:: Your goal ::
Some lines below may hold the string "accu". Count them and give only the total.

Collected data entries:
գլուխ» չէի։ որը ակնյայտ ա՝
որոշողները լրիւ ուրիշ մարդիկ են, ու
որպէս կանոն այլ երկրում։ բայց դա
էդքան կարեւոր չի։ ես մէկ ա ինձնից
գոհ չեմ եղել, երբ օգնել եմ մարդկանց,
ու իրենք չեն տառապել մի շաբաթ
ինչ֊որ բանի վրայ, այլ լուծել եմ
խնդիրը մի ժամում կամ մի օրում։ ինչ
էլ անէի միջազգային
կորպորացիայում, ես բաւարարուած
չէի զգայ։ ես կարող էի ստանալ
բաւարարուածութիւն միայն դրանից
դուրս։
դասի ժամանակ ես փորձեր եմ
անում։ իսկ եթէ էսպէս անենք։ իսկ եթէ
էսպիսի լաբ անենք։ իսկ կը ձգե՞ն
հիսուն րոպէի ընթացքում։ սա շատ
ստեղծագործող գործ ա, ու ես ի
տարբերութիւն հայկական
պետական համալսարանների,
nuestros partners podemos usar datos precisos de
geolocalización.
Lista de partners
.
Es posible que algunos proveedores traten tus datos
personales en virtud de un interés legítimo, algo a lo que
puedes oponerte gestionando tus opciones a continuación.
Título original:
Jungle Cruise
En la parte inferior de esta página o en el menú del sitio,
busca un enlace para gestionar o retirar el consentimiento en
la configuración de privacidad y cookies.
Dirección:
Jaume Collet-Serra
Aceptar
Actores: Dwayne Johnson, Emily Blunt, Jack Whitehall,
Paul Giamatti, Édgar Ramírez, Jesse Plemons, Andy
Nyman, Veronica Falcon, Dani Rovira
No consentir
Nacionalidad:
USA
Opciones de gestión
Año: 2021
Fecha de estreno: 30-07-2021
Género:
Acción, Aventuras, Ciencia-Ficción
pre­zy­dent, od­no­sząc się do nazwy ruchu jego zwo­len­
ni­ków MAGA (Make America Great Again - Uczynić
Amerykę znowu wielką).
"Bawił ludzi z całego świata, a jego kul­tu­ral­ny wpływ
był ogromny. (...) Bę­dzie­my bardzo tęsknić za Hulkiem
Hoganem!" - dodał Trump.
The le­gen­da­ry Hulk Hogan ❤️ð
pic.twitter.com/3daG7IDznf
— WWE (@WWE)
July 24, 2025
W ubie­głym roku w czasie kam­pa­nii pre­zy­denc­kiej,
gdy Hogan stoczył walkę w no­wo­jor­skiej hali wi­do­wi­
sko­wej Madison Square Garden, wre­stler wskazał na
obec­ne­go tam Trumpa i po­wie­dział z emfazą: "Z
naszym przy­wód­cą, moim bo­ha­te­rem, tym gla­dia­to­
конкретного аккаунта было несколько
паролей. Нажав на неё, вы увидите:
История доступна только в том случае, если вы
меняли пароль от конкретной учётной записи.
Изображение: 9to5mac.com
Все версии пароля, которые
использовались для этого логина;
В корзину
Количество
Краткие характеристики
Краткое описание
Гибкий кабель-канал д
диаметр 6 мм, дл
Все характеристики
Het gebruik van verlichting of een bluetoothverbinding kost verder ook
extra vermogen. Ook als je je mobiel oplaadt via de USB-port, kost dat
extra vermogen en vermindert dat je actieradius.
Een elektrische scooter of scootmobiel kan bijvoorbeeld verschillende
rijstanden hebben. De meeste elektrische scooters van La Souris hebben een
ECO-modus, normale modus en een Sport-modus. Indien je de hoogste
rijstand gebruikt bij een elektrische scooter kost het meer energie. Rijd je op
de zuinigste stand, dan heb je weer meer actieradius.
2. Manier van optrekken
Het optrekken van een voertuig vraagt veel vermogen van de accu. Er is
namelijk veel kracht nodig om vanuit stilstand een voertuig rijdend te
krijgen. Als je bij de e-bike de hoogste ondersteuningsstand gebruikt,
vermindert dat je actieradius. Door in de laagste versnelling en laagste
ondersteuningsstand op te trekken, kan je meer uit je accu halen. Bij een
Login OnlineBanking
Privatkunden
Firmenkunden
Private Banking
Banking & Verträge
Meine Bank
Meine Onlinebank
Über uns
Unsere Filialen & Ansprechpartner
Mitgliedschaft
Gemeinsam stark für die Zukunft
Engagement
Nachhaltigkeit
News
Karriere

:: Result for this exercise ::
2